==== Фрагмент для чтения ====

Вообще отношение к Ветхому Завету — это краеугольный камень, как показывает мой опыт общения со многими воцерковлёнными людьми: в этих вопросах они ожесточаются больше всего. Неприятие и Бердяева, и Андреева, и Меня исходит из этого центрального духовного ядра.
Что ж, процитирую в этой связи самого Александра Меня:
В Ветхом Завете открывается единый Бог, превосходящий все бытие, сокровенный и несоизмеримый с человеком и природой, но в то же время Он — Бог Живой, личностный, изливающий Свою любовь на творение.
Около 140 года Маркион Синопский пытался отсечь Новый Завет от Ветхого. Он утверждал, что «жестокий Бог» древних книг Библии - не тот любящий Отец, Который был возвещен Христом. Но для этого Маркиону пришлось исказить и урезать новозаветные тексты. Церковь в лице св. Иустина Мученика и св. Иринея Лионского решительно осудила подобную попытку. «Не иного Бога почитаем нашим, а другого вашим, — говорил св. Иустин иудею Трифону, — но признаем одного и того же, Который вывел отцов ваших из земли Египетской «рукою крепкою и мышцею высокою», ни на другого кого уповаем (ибо нет другого), кроме Того, на Которого и вы, — Бога Авраама, Исаака и Иакова» (св. Иустин. Разговор с Трифоном-иудеем, II). В самом деле, Господь Иисус никогда не учил об ином Боге и в Своей проповеди исходил из Откровения о Боге, данного в Ветхом Завете (см., напр., Мф 22,31-32). А ап. Павел называл всех верующих духовными потомками Авраама, родоначальника ветхозаветной религии (Рим 4,16).

====

#### Рабочее задание 1
Выведите фрагмент о Ветхом Завете целиком, без каких-либо изменений.
#### Рабочее задание 2
Оформите все строки записей набора данных в виде нумерованного списка, опустив пустые строки.
Фрагмент и записи представляют собой отдельные, не связанные друг с другом материалы.

==== Записи данных ====

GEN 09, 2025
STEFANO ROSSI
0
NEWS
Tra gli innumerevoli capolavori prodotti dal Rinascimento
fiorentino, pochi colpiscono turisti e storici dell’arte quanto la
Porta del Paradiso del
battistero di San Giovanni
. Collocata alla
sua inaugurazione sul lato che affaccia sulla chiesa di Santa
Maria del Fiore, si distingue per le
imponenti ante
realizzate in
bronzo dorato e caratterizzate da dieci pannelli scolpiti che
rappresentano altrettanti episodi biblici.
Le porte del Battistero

====

#### Ответ на задание 1
Вообще отношение к Ветхому Завету — это краеугольный камень, как показывает мой опыт общения со многими воцерковлёнными людьми: в этих вопросах они ожесточаются больше всего. Неприятие и Бердяева, и Андреева, и Меня исходит из этого центрального духовного ядра.
Что ж, процитирую в этой связи самого Александра Меня:
В Ветхом Завете открывается единый Бог, превосходящий все бытие, сокровенный и несоизмеримый с человеком и природой, но в то же время Он — Бог Живой, личностный, изливающий Свою любовь на творение.
Около 140 года Маркион Синопский пытался отсечь Новый Завет от Ветхого. Он утверждал, что «жестокий Бог» древних книг Библии - не тот любящий Отец, Который был возвещен Христом. Но для этого Маркиону пришлось исказить и урезать новозаветные тексты. Церковь в лице св. Иустина Мученика и св. Иринея Лионского решительно осудила подобную попытку. «Не иного Бога почитаем нашим, а другого вашим, — говорил св. Иустин иудею Трифону, — но признаем одного и того же, Который вывел отцов ваших из земли Египетской «рукою крепкою и мышцею высокою», ни на другого кого уповаем (ибо нет другого), кроме Того, на Которого и вы, — Бога Авраама, Исаака и Иакова» (св. Иустин. Разговор с Трифоном-иудеем, II). В самом деле, Господь Иисус никогда не учил об ином Боге и в Своей проповеди исходил из Откровения о Боге, данного в Ветхом Завете (см., напр., Мф 22,31-32). А ап. Павел называл всех верующих духовными потомками Авраама, родоначальника ветхозаветной религии (Рим 4,16).

#### Ответ на задание 2
1. GEN 09, 2025
2. STEFANO ROSSI
3. 0
4. NEWS
5. Tra gli innumerevoli capolavori prodotti dal Rinascimento
6. fiorentino, pochi colpiscono turisti e storici dell’arte quanto la
7. Porta del Paradiso del
8. battistero di San Giovanni
9. . Collocata alla
10. sua inaugurazione sul lato che affaccia sulla chiesa di Santa
11. Maria del Fiore, si distingue per le
12. imponenti ante
13. realizzate in
14. bronzo dorato e caratterizzate da dieci pannelli scolpiti che
15. rappresentano altrettanti episodi biblici.
16. Le porte del Battistero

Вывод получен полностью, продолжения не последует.